Assignment =
Across all entries below, how many lines include "would"? Answer with the number alone.

Available data =
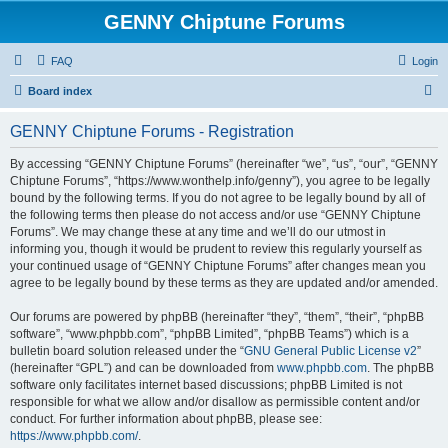
GENNY Chiptune Forums
FAQ
Login
S
Board index
e
GENNY Chiptune Forums - Registration
a
r
By accessing “GENNY Chiptune Forums” (hereinafter “we”, “us”, “our”, “GENNY
Chiptune Forums”, “https://www.wonthelp.info/genny”), you agree to be legally
c
bound by the following terms. If you do not agree to be legally bound by all of
h
the following terms then please do not access and/or use “GENNY Chiptune
Forums”. We may change these at any time and we’ll do our utmost in
informing you, though it would be prudent to review this regularly yourself as
your continued usage of “GENNY Chiptune Forums” after changes mean you
agree to be legally bound by these terms as they are updated and/or amended.
Our forums are powered by phpBB (hereinafter “they”, “them”, “their”, “phpBB
software”, “www.phpbb.com”, “phpBB Limited”, “phpBB Teams”) which is a
bulletin board solution released under the “
GNU General Public License v2
”
(hereinafter “GPL”) and can be downloaded from
www.phpbb.com
. The phpBB
software only facilitates internet based discussions; phpBB Limited is not
responsible for what we allow and/or disallow as permissible content and/or
conduct. For further information about phpBB, please see:
https://www.phpbb.com/
.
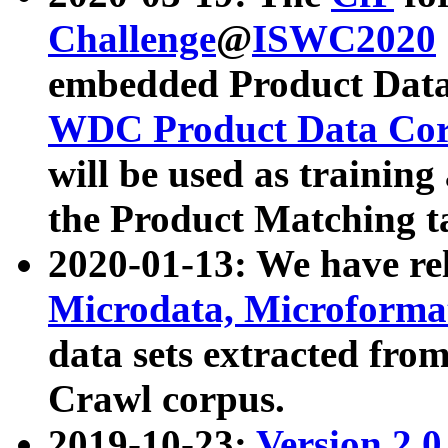
Challenge
@
ISWC2020
embedded Product Data
WDC Product Data Cor
will be used as training
the Product Matching t
2020-01-13: We have r
Microdata, Microform
data sets extracted f
Crawl corpus.
2019-10-23:
Version 2.0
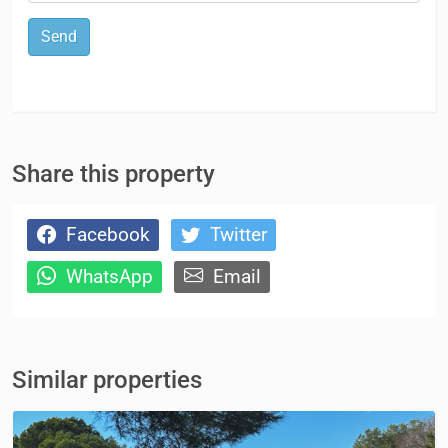
Send
Share this property
Facebook
Twitter
WhatsApp
Email
Similar properties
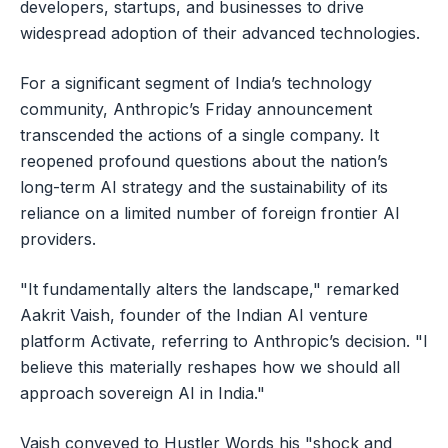
developers, startups, and businesses to drive
widespread adoption of their advanced technologies.
For a significant segment of India’s technology
community, Anthropic’s Friday announcement
transcended the actions of a single company. It
reopened profound questions about the nation’s
long-term AI strategy and the sustainability of its
reliance on a limited number of foreign frontier AI
providers.
"It fundamentally alters the landscape," remarked
Aakrit Vaish, founder of the Indian AI venture
platform Activate, referring to Anthropic’s decision. "I
believe this materially reshapes how we should all
approach sovereign AI in India."
Vaish conveyed to Hustler Words his "shock and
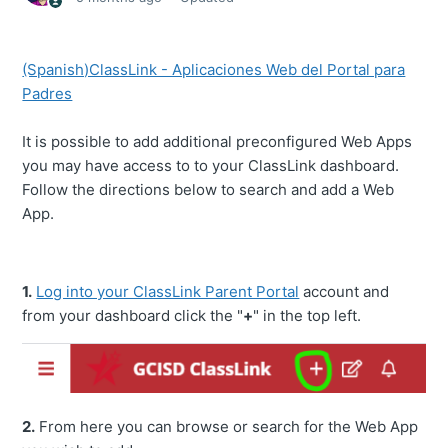
(Spanish)ClassLink - Aplicaciones Web del Portal para
Padres
It is possible to add additional preconfigured Web Apps
you may have access to to your ClassLink dashboard.
Follow the directions below to search and add a Web
App.
1.
Log into your ClassLink Parent Portal
account and
from your dashboard click the "
+
" in the top left.
2.
From here you can browse or search for the Web App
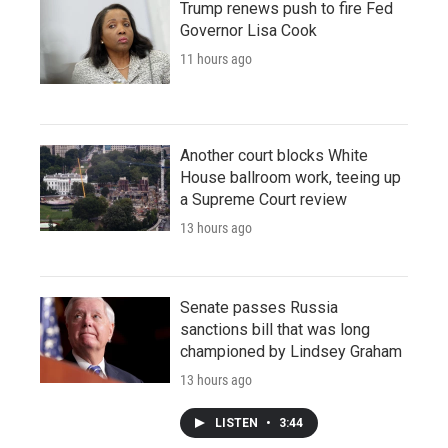
Trump renews push to fire Fed
Governor Lisa Cook
11 hours ago
Another court blocks White
House ballroom work, teeing up
a Supreme Court review
13 hours ago
Senate passes Russia
sanctions bill that was long
championed by Lindsey Graham
13 hours ago
LISTEN
•
3:44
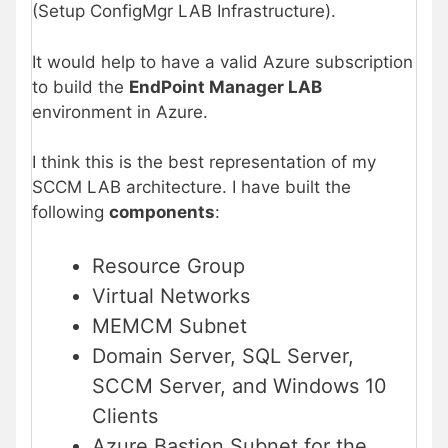
(Setup ConfigMgr LAB Infrastructure).
It would help to have a valid Azure subscription
to build the
EndPoint Manager LAB
environment in Azure.
I think this is the best representation of my
SCCM LAB architecture. I have built the
following
components
:
Resource Group
Virtual Networks
MEMCM Subnet
Domain Server, SQL Server,
SCCM Server, and Windows 10
Clients
Azure Bastion Subnet for the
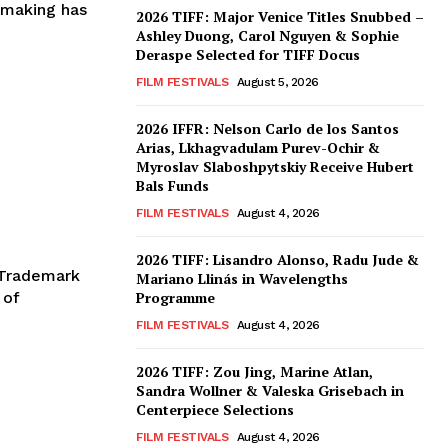
mmaking has
2026 TIFF: Major Venice Titles Snubbed –
Ashley Duong, Carol Nguyen & Sophie
Deraspe Selected for TIFF Docus
FILM FESTIVALS
August 5, 2026
2026 IFFR: Nelson Carlo de los Santos
Arias, Lkhagvadulam Purev-Ochir &
Myroslav Slaboshpytskiy Receive Hubert
Bals Funds
FILM FESTIVALS
August 4, 2026
2026 TIFF: Lisandro Alonso, Radu Jude &
s Trademark
Mariano Llinás in Wavelengths
 of
Programme
FILM FESTIVALS
August 4, 2026
2026 TIFF: Zou Jing, Marine Atlan,
Sandra Wollner & Valeska Grisebach in
Centerpiece Selections
FILM FESTIVALS
August 4, 2026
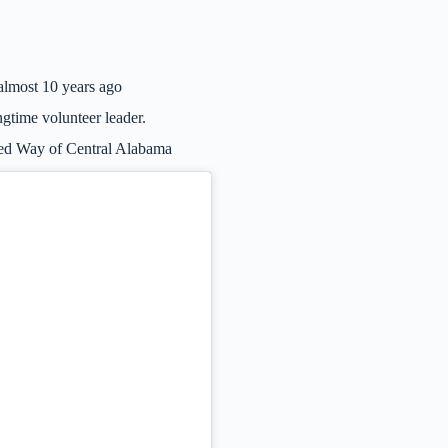
lmost 10 years ago
ngtime volunteer leader.
ted Way of Central Alabama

Output of the task =
2